→ EXERCISE AIM:
Beginning at the line that contains "Reply with a", write out every line down to the end of the records, with both ends kept and nothing added.

→ Photos with located objects:
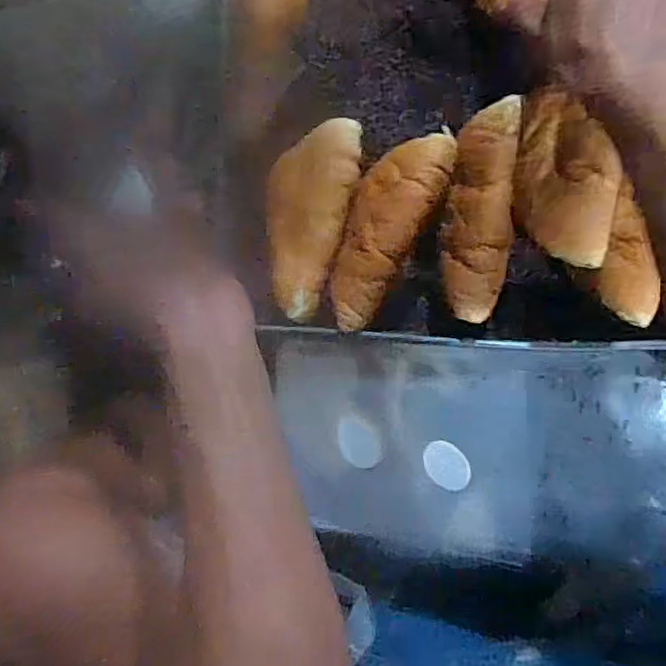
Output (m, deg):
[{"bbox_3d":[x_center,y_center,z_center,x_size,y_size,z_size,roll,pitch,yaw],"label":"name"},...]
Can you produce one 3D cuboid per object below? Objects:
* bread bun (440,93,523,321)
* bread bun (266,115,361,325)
[{"bbox_3d":[0.099,-0.081,0.432,0.045,0.031,0.142,4,89,7],"label":"bread bun"},{"bbox_3d":[-0.015,-0.082,0.477,0.073,0.050,0.146,16,90,7],"label":"bread bun"}]

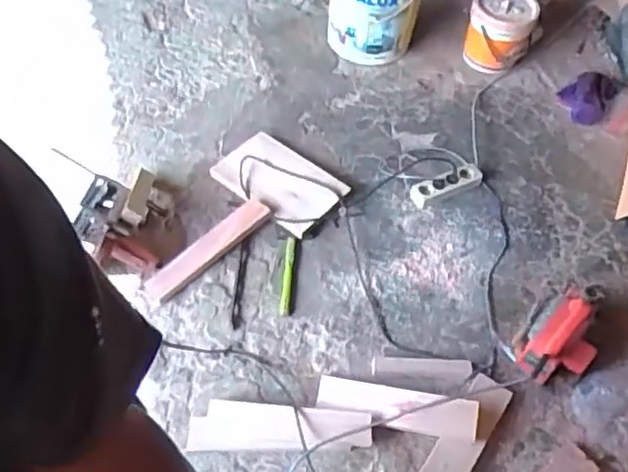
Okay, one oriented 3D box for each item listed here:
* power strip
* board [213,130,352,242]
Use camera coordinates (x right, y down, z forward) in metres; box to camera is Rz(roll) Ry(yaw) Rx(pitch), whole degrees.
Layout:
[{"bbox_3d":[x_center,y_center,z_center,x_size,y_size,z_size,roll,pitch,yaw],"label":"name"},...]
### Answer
[{"bbox_3d":[0.364,-0.145,1.800,0.214,0.048,0.070,-20,58,-18],"label":"power strip"},{"bbox_3d":[-0.093,-0.151,1.766,0.327,0.029,0.200,35,61,19],"label":"board"}]

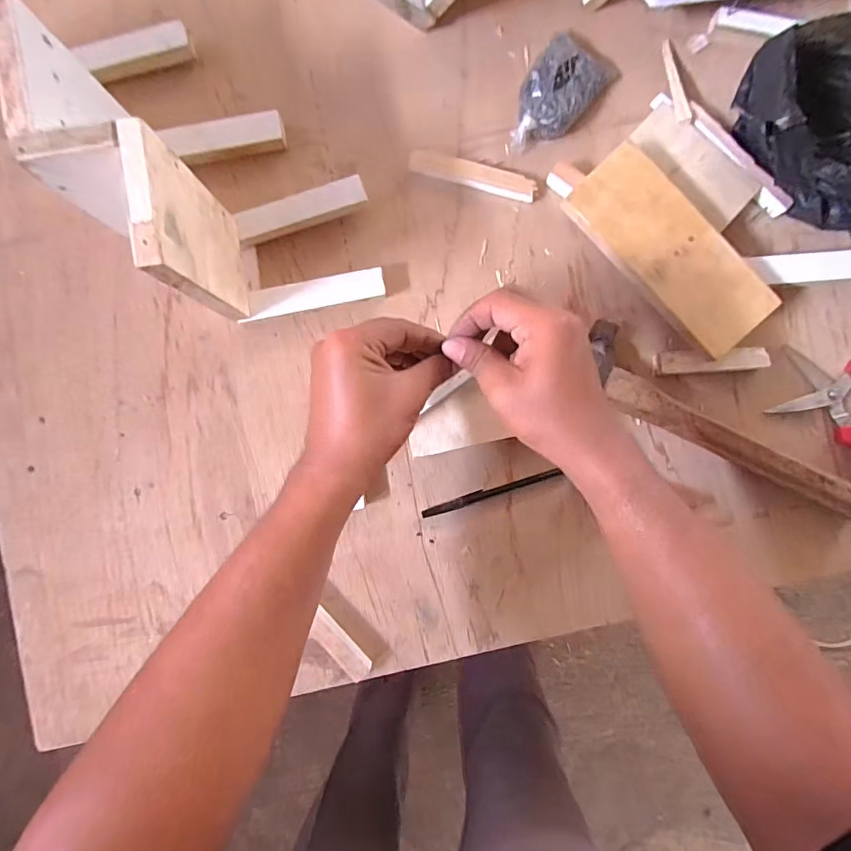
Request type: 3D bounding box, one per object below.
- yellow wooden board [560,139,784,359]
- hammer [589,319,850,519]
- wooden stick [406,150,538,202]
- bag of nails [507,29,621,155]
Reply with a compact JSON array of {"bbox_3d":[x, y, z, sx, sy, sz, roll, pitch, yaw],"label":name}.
[{"bbox_3d":[0.228,-0.162,0.438,0.086,0.008,0.202,-44,89,7],"label":"yellow wooden board"},{"bbox_3d":[0.278,0.009,0.453,0.304,0.031,0.077,34,88,0],"label":"hammer"},{"bbox_3d":[0.046,-0.244,0.465,0.123,0.007,0.024,14,88,0],"label":"wooden stick"},{"bbox_3d":[0.128,-0.325,0.461,0.065,0.027,0.129,41,88,0],"label":"bag of nails"}]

→ RESPONSE TO THE EXERCISE:
Reply with a compact JSON array of {"bbox_3d":[x, y, z, sx, sy, sz, roll, pitch, yaw],"label":name}.
[{"bbox_3d":[0.228,-0.162,0.438,0.086,0.008,0.202,-44,89,7],"label":"yellow wooden board"},{"bbox_3d":[0.278,0.009,0.453,0.304,0.031,0.077,34,88,0],"label":"hammer"},{"bbox_3d":[0.046,-0.244,0.465,0.123,0.007,0.024,14,88,0],"label":"wooden stick"},{"bbox_3d":[0.128,-0.325,0.461,0.065,0.027,0.129,41,88,0],"label":"bag of nails"}]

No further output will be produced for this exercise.